Véritable tragédie, La mise à mort du cerf sacré nous ammène à explorer un monde où les apparences sont prédominantes. Les personnages de Lanthimos paraissent froids, dénués de toute humanité. Les premières conversations ne sont qu'une suite de banalités: des discussions sur le style vestimentaire, l'apparence physique que ce soit sur les cheveux trop longs du petit Bob ou encore sur la nouvelle montre du collègue de travail de Steven Murphy. Ces discussions ne nous permettent de définir que des carcasses de personnages: nous connaîssons que leur aspect physique et leur travail, leur fonction au sein même de la société. La déshumanisation atteint son paroxysme lorsque l'on s'aperçoit que les protagonistes n'ont pas de filtres. La vie privée de chacun est mise à nue: le père parle des premières menstruations de sa fille à ses collègues de travail sans aucune gêne, le petit Bob intrigué par la pilosité de Martin ne se gêne pas de lui demander de la lui montrer. De plus, les adolescents apparaissent comme des personnages "types": ils portent tous les deux la même paire de chaussures à la mode, fument tous les deux pour la forme et écoutent ou chantent de la pop assez populaire qui passe à la radio.
Cependant, plus les protagonistes se rapprochent de la mort et plus ils s'humanisent. Ce rapprochement de l'humanité se fait par le biais d'une violence exarcerbée. Cette violence est aussi bien dans les mots que dans les gestes. Les nombreuses gifles ou encore les insultes murmurées par Kim sont de plus en plus fréquentes au fur et à mesure du film. Cette violence est le seul signe que ces personnages ressentent réellement quelque chose. La colère de chacun face à l'incapacité au destin, la frustration de ne pas pouvoir échapper à cette malédiction les rend plus humains. Le sang n'est plus contingent dans les dernières scènes. Plus on se rapproche du dénouement et plus les scènes de violence se font choquantes et notamment celle où Martin mord Steven et se mord le bras à son tour jusqu'à s'arracher un bout de chair.

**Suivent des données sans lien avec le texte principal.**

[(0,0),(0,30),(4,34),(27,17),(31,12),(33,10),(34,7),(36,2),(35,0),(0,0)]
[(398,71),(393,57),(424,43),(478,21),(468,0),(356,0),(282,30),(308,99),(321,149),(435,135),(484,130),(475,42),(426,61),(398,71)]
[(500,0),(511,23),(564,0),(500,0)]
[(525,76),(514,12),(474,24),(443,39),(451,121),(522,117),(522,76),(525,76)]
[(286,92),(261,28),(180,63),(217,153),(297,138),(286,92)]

Cette scène se déroule dans la salle de jeu de la maison familiale, comme si en tant que spectateurs, nous assistions à un véritable jeu morbide où les personnages ne sont que des pions.
Ces divers personnages semblent déjà lointains par leur inhumanité mais cet éloignement est renforcé par l'omniprésence des vitres. Véritable symbole de fausse transparence et de perceptions trompeuses, les plans où la caméra filme une scène à travers une vitre sont presque indénombrales. Les vitres de l'hôpital sont complètement transparentes, sans imperfections comme si la vérité qui se dégageait de ces scènes ne pouvait pas être remise en question car celle ci est une vérité scientifique. Cependant, lorsque les personnages sont filmés seuls à travers une vitre, celle ci est souvent teintée d'une étrange reflet, comme si la vérité psychique des personnages était moins évidente. Enfin, la scène où Anna soutire des informations au collègue de son mari se déroule dans une voiture où les vitres sont complètement teintées, un trouble accru est perceptible, le pêché de l'adultère est dissimulé par ces vitres.

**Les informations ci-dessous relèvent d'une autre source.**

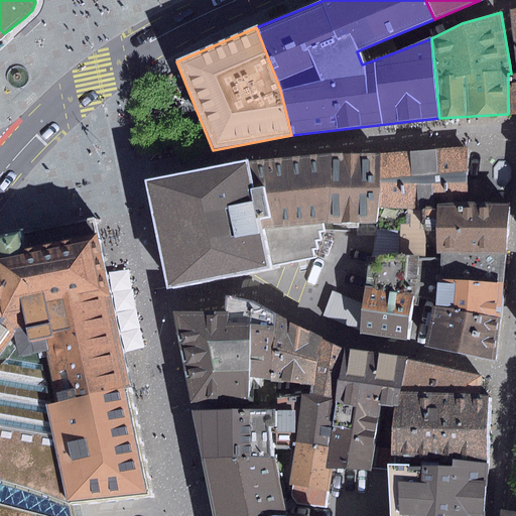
[(468,146),(380,153),(380,188),(378,208),(377,224),(373,257),(420,257),(425,257),(425,232),(425,207),(465,205),(468,146)]
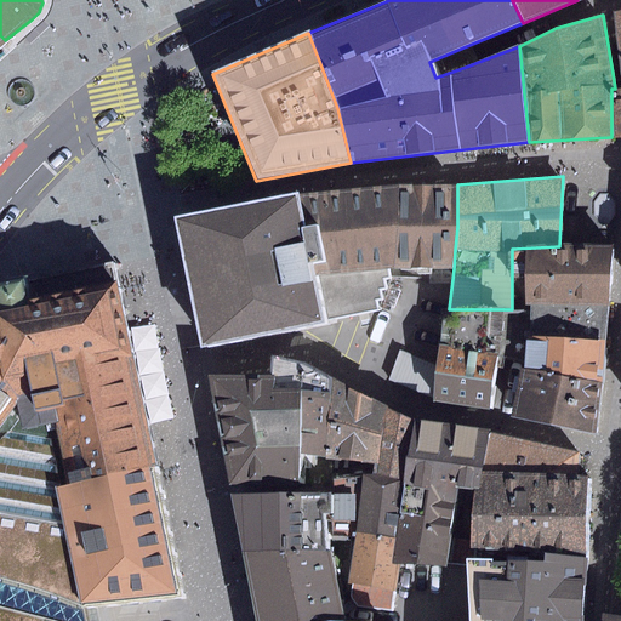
[(457,184),(400,186),(391,267),(454,269),(455,250),(457,227),(457,184)]
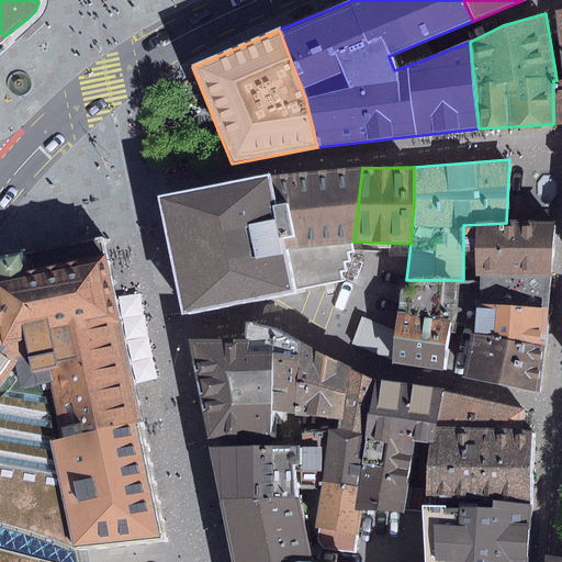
[(283,249),(353,242),(362,168),(268,177),(283,249)]
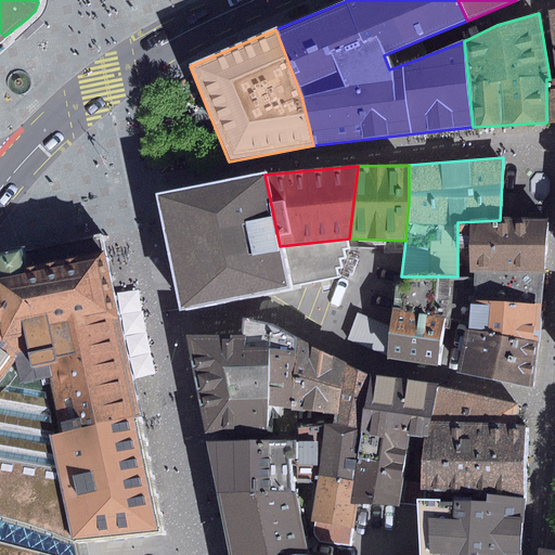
[(265,172),(155,193),(180,311),(288,288),(338,278),(336,269),(340,268),(339,259),(345,258),(343,249),(349,248),(349,239),(280,246),(265,175),(265,172)]
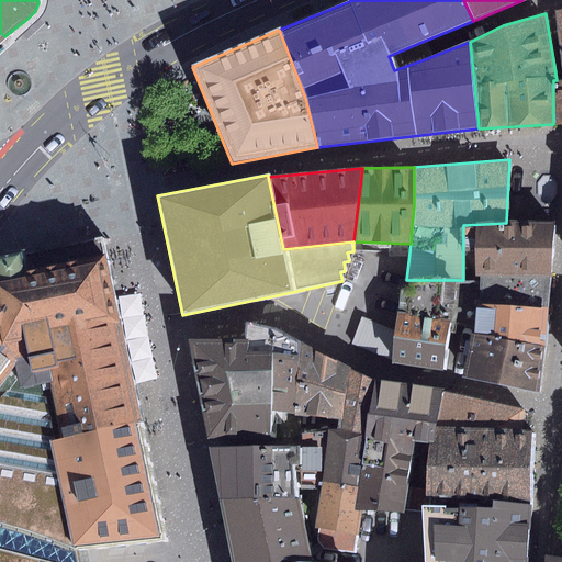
[(481,276),(551,277),(555,224),(510,223),(506,223),(463,225),(463,253),(475,251),(475,276),(481,276)]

Cette distanciation effectuée entre les spectateurs et l'action du film devient presque cathartique. Montrer que la confrontation à la mort toûche aussi les plus inhumains d'entre nous permet de mettre en exergue l'éphémérité de toute vie humaine. Le rapport qu'entretiennent les protagonistes avec le sexe en est assez représentateur. La première scène de sexe nous montre les tendances nécrophiles du cardiologue Murphy, le sexe est ici bien loin de sa fonction reproductrice, il est plus proche de la mort que de la vie. Cependant, à la fin du film lorsque le couple se rapproche petit à petit de la mort le sexe est vu comme moyen reproducteur, créateur de vie car ils ne se rendent compte que de leur pouvoir sur la vie quand la faucheuse est au pas de la porte.

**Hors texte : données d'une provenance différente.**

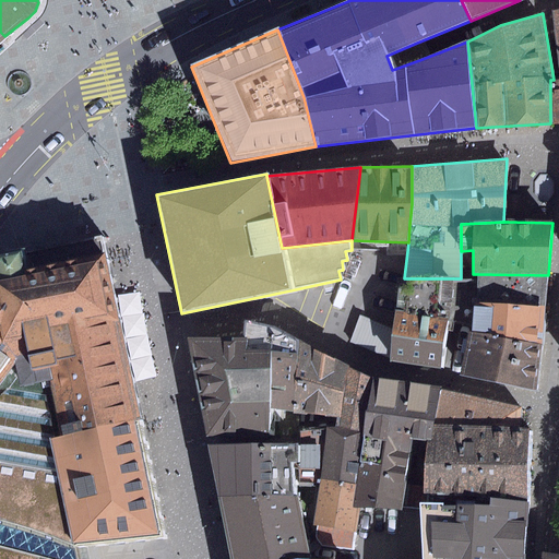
[(60,436),(137,419),(103,236),(21,251),(0,254),(0,380),(14,358),(18,385),(48,380),(60,436)]
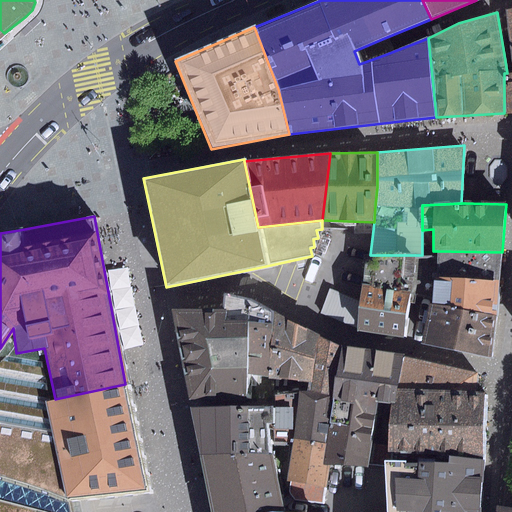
[(502,252),(438,251),(437,255),(434,277),(499,281),(502,252)]
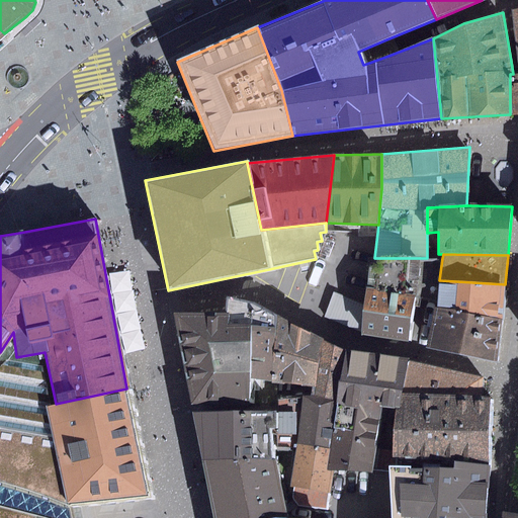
[(361,335),(407,342),(415,297),(422,258),(374,258),(369,259),(364,306),(361,331),(361,335)]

La mort est en effet la thématique principale de la trame scénaristique. L'action déclencheuse de la malédiction est l'homicide involontaire de Steven. Les nombreuses références aux "très belles mains de chirurgien" de Murphy et les gros plans sur ces mêmes mains représentent une presque métonymie de ce meurtre: mettre en avant l'arme du crime afin de le représenter. Le cardiologue a un pouvoir de vie et de mort sur ses patients comme Martin a un pouvoir de vie et de mort sur la famille de Steven. Beaucoup de plans nous montrent des couloirs, bien souvent dans l'hôpital, au bout de ses couloirs: une lumière blanche, véritable porte vers l'au dela. Enfin, les nombreuses saynettes de vie sont accompagnées d'un fond sonore très bruyant alors que les trajets, qu'ils soient en moto ou bien en voiture sont étrangement silencieux, comme si le trajet vers la mort était inévitable et synonyme de Paix.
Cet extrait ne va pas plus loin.